Most of us are a little young to remember Cosmopolitian (as in the magazine) yogurt or Colgate Kitchen Meals, but they exist, right alongside Jell-O for salads. While these examples scream “horrible brand extension,” they’re actually the result of strong brands failing to realize their view of themselves is out of step with the view customers have.

Colgate prepared meal kit

For example, Colgate couldn’t get past the fact that customers didn’t so much see a meal as they did see the logo and “taste” toothpaste—at the very sight of the packaging. Moz Content and Followerwonk weren’t Colgate Kitchen meals. They were, however, poor fits for a brand steeped in search and whose core customers won’t stray far from that lane.

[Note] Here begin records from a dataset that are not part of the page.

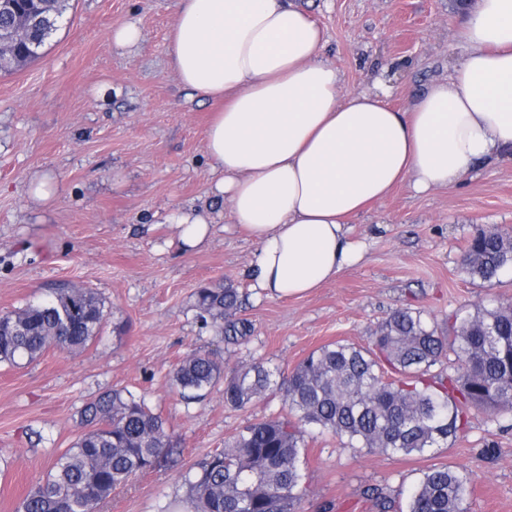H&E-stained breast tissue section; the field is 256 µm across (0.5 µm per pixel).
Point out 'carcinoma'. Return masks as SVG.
Wrapping results in <instances>:
<instances>
[{"mask_svg": "<svg viewBox=\"0 0 512 512\" xmlns=\"http://www.w3.org/2000/svg\"><path fill=\"white\" fill-rule=\"evenodd\" d=\"M67 0H38L35 13L48 23L32 39L22 36L16 55L0 70L36 59L57 30ZM468 277L484 283L512 271V236L480 231L462 258ZM242 300L230 284L201 288L197 308L236 344L250 335ZM105 319L104 303L85 288H56L42 302L0 314V363L32 360L52 346L80 349ZM374 349L329 343L311 351L288 378L256 360L224 373V360L194 351L177 365L173 384L189 399L224 385V405L243 409L278 392L286 416L252 423L208 456L188 479L195 512H298L307 495L300 469L306 428L330 432L349 448L422 454L456 437L470 408L512 412V300H498L448 321V331L410 307L378 323ZM453 356L454 375L429 376ZM86 430L32 486L17 512H99L112 491L137 474L172 459L175 440L161 414L124 389L88 403ZM464 479L446 465L433 466L410 491L406 512H468Z\"/></svg>", "mask_w": 512, "mask_h": 512, "instance_id": "cac0c4a2", "label": "carcinoma"}]
</instances>
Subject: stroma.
<instances>
[{"mask_svg": "<svg viewBox=\"0 0 512 512\" xmlns=\"http://www.w3.org/2000/svg\"><path fill=\"white\" fill-rule=\"evenodd\" d=\"M323 29L325 58L350 92L384 75L392 102L447 77L465 53L457 0H299ZM178 0H72L39 58L0 72V311L45 299L51 288L92 289L105 322L86 347L47 349L32 361L0 364V512H15L84 426L85 405L125 389L161 414L178 441L172 462L112 493L101 512H162L181 502L185 478L246 425L287 409L272 395L245 409L225 407L221 389L188 400L170 376L191 351L226 368L252 359L278 375L321 345L358 347L392 310L411 306L446 325L456 312L512 298V272L495 285L470 280L461 261L482 230L512 233V161L474 168L453 189L397 187L356 218L349 240L360 257L335 280L301 298L255 288L257 246L232 224L212 188L206 102L188 97L169 66L167 36ZM136 25L131 49L113 29ZM57 177L49 203L31 199L28 181ZM178 209L212 216L208 239L183 248ZM231 282L245 341L226 343L203 324L195 292ZM446 465L467 480L469 512H512V412L472 410L470 425L425 455L342 447L328 432L306 437L300 512H377L365 491L406 503L423 471Z\"/></svg>", "mask_w": 512, "mask_h": 512, "instance_id": "35a3bbf8", "label": "stroma"}]
</instances>
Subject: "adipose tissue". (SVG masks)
<instances>
[{
  "mask_svg": "<svg viewBox=\"0 0 512 512\" xmlns=\"http://www.w3.org/2000/svg\"><path fill=\"white\" fill-rule=\"evenodd\" d=\"M458 36L451 74L399 110L378 77L343 92L295 0H179L169 65L212 107L214 189L259 246L257 288L299 298L334 280L353 259L349 224L397 185L454 188L512 160V0H480Z\"/></svg>",
  "mask_w": 512,
  "mask_h": 512,
  "instance_id": "adipose-tissue-1",
  "label": "adipose tissue"
}]
</instances>
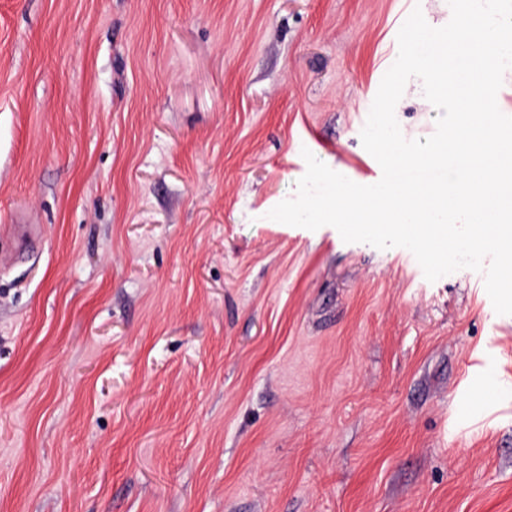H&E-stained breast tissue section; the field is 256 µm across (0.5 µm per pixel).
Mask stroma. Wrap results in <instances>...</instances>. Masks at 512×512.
<instances>
[{"label":"stroma","mask_w":512,"mask_h":512,"mask_svg":"<svg viewBox=\"0 0 512 512\" xmlns=\"http://www.w3.org/2000/svg\"><path fill=\"white\" fill-rule=\"evenodd\" d=\"M448 0H0V512H512L483 273L269 219Z\"/></svg>","instance_id":"stroma-1"}]
</instances>
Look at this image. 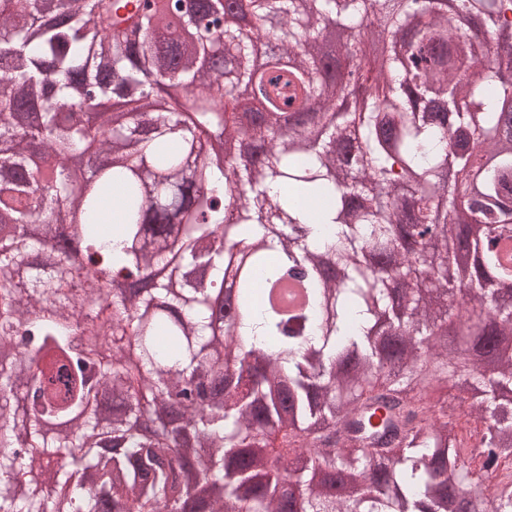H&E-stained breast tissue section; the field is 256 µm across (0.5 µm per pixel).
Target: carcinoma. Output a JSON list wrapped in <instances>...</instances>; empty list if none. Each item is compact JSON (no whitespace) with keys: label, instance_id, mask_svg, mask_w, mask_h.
I'll return each instance as SVG.
<instances>
[{"label":"carcinoma","instance_id":"carcinoma-1","mask_svg":"<svg viewBox=\"0 0 512 512\" xmlns=\"http://www.w3.org/2000/svg\"><path fill=\"white\" fill-rule=\"evenodd\" d=\"M0 0V512H512V407H470L468 444L442 395L480 377L512 385L432 342L445 317L470 352L512 336V48L477 63L512 28V0H248L269 48L222 20L240 0ZM325 17H372L388 40L376 75L342 43L360 105L342 121ZM192 85L196 112L158 104L147 77ZM235 83L259 93L255 123L228 111ZM123 105L115 136L77 111ZM239 134L257 160L226 172L211 133ZM44 142L45 163H28ZM109 167L75 183L66 158L95 144ZM477 144L492 162L473 170ZM76 226L75 274L42 238ZM473 253L468 288L426 276ZM102 270L130 279L101 299ZM304 290L278 305L276 288ZM392 323L373 334L380 316ZM102 336L100 358L73 337ZM273 355L228 380L235 339ZM28 445L12 440L19 400ZM37 469L60 493L29 484Z\"/></svg>","mask_w":512,"mask_h":512}]
</instances>
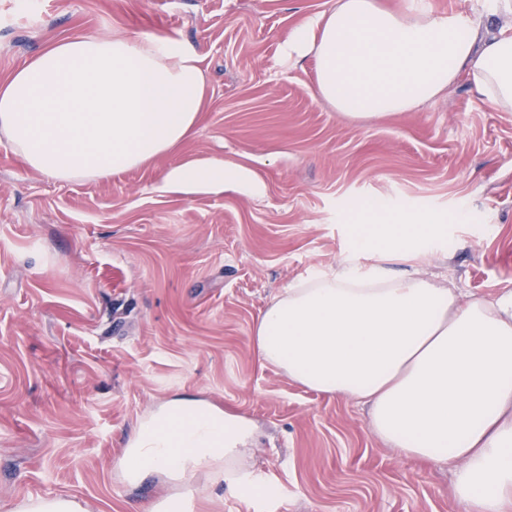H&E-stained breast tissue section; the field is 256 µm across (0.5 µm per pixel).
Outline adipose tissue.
Listing matches in <instances>:
<instances>
[{
    "label": "adipose tissue",
    "mask_w": 512,
    "mask_h": 512,
    "mask_svg": "<svg viewBox=\"0 0 512 512\" xmlns=\"http://www.w3.org/2000/svg\"><path fill=\"white\" fill-rule=\"evenodd\" d=\"M512 0H484L479 16L397 11L382 0H336L304 16L280 46L313 59L321 100L371 120L414 111L469 81L512 109ZM202 56L157 35L62 40L0 84V136L32 169L60 181L99 179L147 165L188 139L203 110ZM209 158L173 168L167 192L247 178ZM350 255L336 269L285 288L260 312L255 353L304 388L368 405L373 433L408 458L453 468L467 512H512V289L460 301L417 274L442 233L384 204L352 205ZM371 266H364V259ZM247 417L189 395L141 419L118 460L123 482L181 487L142 512H192L224 490L264 497L250 463ZM206 485H199V476Z\"/></svg>",
    "instance_id": "adipose-tissue-1"
}]
</instances>
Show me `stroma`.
<instances>
[{
  "mask_svg": "<svg viewBox=\"0 0 512 512\" xmlns=\"http://www.w3.org/2000/svg\"><path fill=\"white\" fill-rule=\"evenodd\" d=\"M0 0V82L73 36L177 39L198 49L206 102L194 134L150 164L60 182L0 139V512L67 496L138 512L161 488L115 465L137 423L177 394L256 426L272 497L222 512H463L454 471L399 455L366 405L261 364L254 327L290 284L350 253L347 212L381 200L444 227L424 267L462 298L512 289V112L468 82L413 112L344 118L313 59L280 44L331 0ZM217 156L250 182L162 193L166 172Z\"/></svg>",
  "mask_w": 512,
  "mask_h": 512,
  "instance_id": "1",
  "label": "stroma"
}]
</instances>
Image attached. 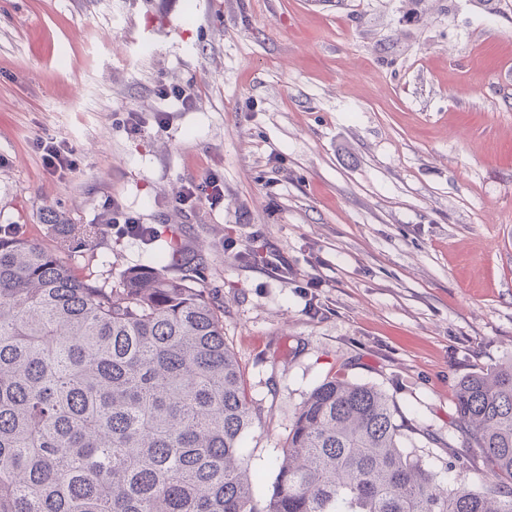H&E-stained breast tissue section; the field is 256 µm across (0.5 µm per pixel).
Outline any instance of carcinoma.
Returning a JSON list of instances; mask_svg holds the SVG:
<instances>
[{
	"mask_svg": "<svg viewBox=\"0 0 512 512\" xmlns=\"http://www.w3.org/2000/svg\"><path fill=\"white\" fill-rule=\"evenodd\" d=\"M55 244L0 234V512H512V362L463 378L445 484L401 447L381 389L330 377L299 407L268 496L243 442L256 413L203 258L117 288ZM174 267L179 276H168Z\"/></svg>",
	"mask_w": 512,
	"mask_h": 512,
	"instance_id": "1",
	"label": "carcinoma"
}]
</instances>
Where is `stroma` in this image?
Instances as JSON below:
<instances>
[{
    "label": "stroma",
    "instance_id": "1",
    "mask_svg": "<svg viewBox=\"0 0 512 512\" xmlns=\"http://www.w3.org/2000/svg\"><path fill=\"white\" fill-rule=\"evenodd\" d=\"M511 62L512 0H0V225H97L74 261L110 288L172 237L202 247L264 484L334 375L385 391L442 473L459 381L512 359ZM210 176L223 201L181 209ZM116 203L152 241L113 229ZM38 148L42 153L41 160L43 167L47 171L55 173L62 169L72 170L73 161L60 145L52 141H40Z\"/></svg>",
    "mask_w": 512,
    "mask_h": 512
}]
</instances>
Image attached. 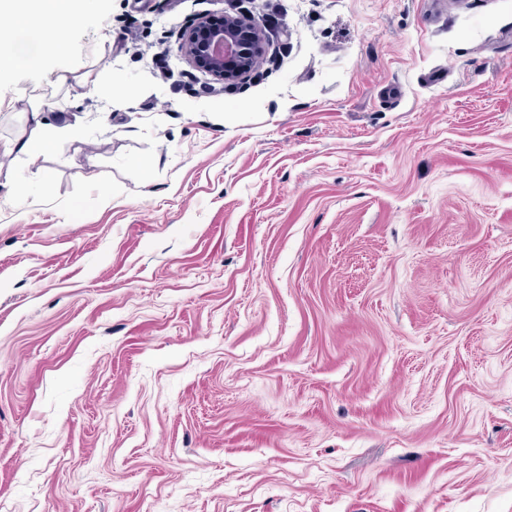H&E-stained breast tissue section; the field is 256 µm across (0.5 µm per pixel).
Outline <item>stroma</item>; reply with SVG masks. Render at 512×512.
Listing matches in <instances>:
<instances>
[{
  "instance_id": "stroma-1",
  "label": "stroma",
  "mask_w": 512,
  "mask_h": 512,
  "mask_svg": "<svg viewBox=\"0 0 512 512\" xmlns=\"http://www.w3.org/2000/svg\"><path fill=\"white\" fill-rule=\"evenodd\" d=\"M244 7L236 87L178 52L223 0L0 83V503L512 512V0ZM34 103L80 137L7 152Z\"/></svg>"
}]
</instances>
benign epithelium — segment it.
Segmentation results:
<instances>
[{
	"label": "benign epithelium",
	"instance_id": "1",
	"mask_svg": "<svg viewBox=\"0 0 512 512\" xmlns=\"http://www.w3.org/2000/svg\"><path fill=\"white\" fill-rule=\"evenodd\" d=\"M224 23L204 16L183 35L180 52L193 69L214 80L232 84L244 79L254 60L266 55L267 42L260 25L245 10L229 3Z\"/></svg>",
	"mask_w": 512,
	"mask_h": 512
}]
</instances>
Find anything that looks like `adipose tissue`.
<instances>
[{
    "label": "adipose tissue",
    "instance_id": "obj_1",
    "mask_svg": "<svg viewBox=\"0 0 512 512\" xmlns=\"http://www.w3.org/2000/svg\"><path fill=\"white\" fill-rule=\"evenodd\" d=\"M93 0H0V15L9 16L11 28H0V76L20 69H37L45 52H68V33L79 25ZM31 130L16 142L18 152L32 156L51 150L59 135L79 136L73 124L51 122L47 112L35 108L29 114Z\"/></svg>",
    "mask_w": 512,
    "mask_h": 512
}]
</instances>
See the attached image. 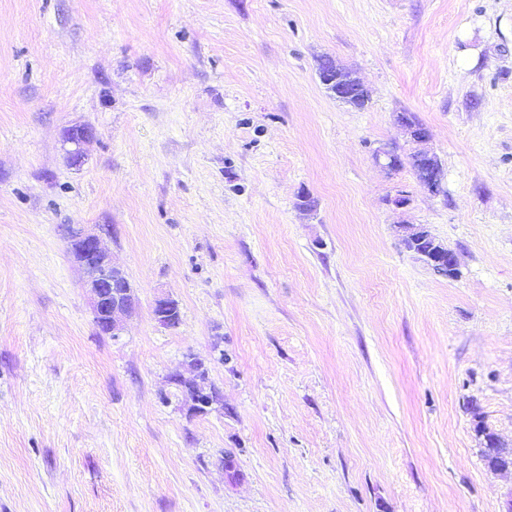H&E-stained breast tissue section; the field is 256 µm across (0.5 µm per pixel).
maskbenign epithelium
<instances>
[{
    "instance_id": "obj_1",
    "label": "benign epithelium",
    "mask_w": 512,
    "mask_h": 512,
    "mask_svg": "<svg viewBox=\"0 0 512 512\" xmlns=\"http://www.w3.org/2000/svg\"><path fill=\"white\" fill-rule=\"evenodd\" d=\"M96 135V130L86 123L68 126L63 134V147L70 165L81 167L86 162L85 145ZM68 242L70 256L83 274L84 287L87 289L94 323L100 333L115 337L122 331L123 319L135 312L138 298L135 289L125 271L112 261V255L102 244L103 237L109 235L110 228L97 224L92 228L66 227L63 229ZM433 269L440 275L453 276L457 272V258L451 251L439 249L434 252ZM171 300L160 298L155 302L153 315L162 327H171L174 323ZM175 385L184 389L196 386L194 398L187 404L190 414H204L212 410H224L220 393H209L200 384V374L186 379L176 373L170 377ZM484 461L491 471L512 469V449L498 444V436L483 433Z\"/></svg>"
}]
</instances>
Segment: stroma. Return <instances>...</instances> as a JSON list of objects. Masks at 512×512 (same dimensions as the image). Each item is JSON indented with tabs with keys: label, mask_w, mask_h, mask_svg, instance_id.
I'll return each mask as SVG.
<instances>
[{
	"label": "stroma",
	"mask_w": 512,
	"mask_h": 512,
	"mask_svg": "<svg viewBox=\"0 0 512 512\" xmlns=\"http://www.w3.org/2000/svg\"><path fill=\"white\" fill-rule=\"evenodd\" d=\"M66 224L111 229L119 337ZM190 355L223 412L183 411ZM479 423L512 448V0H0V512H505ZM345 68L340 67L336 64V62L326 57L325 60H321L318 68V74L320 81L323 85L326 86V89L330 90L337 99L353 106L356 109H365L368 106L369 98L367 94L359 89V85L357 83H351L346 85L345 89H340V80L338 77L340 76V71ZM339 94H350L346 98H341ZM63 134V147L70 165L81 167L86 162L85 145L96 135V130L86 123H75Z\"/></svg>",
	"instance_id": "35a3bbf8"
}]
</instances>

Given how closely integrated search, social and content are, it’s hard to fault Moz for thinking that having a suite of offerings made sense. Upon closer examination, it appears that the tea leaves seemed to suggest the industry desires a more robust suite of SEO-focused tools from the brand. Rand seemed to hint at the strain the multiple-product focus was placing on the brand in a recent post, What I’d Change, Keep the Same, & Don’t Yet Know.

“Single-product companies make marketing easy, they make building a funnel easy, they make website design and SEO and content strategy and team structures and reporting and finances and a million other pieces of the business easier. For years, Moz benefitted from this singular focus, but I don’t think I realized quite how remarkable and friction-free it made so many aspects of the company’s growth.”

When growth is the goal, brand extension is too often seen as a willing suitor. And unless a brand is willing to ask some tough questions upfront, it’s easy for the train to become derailed. A great opportunity is only great insofar as it makes sense for your brand.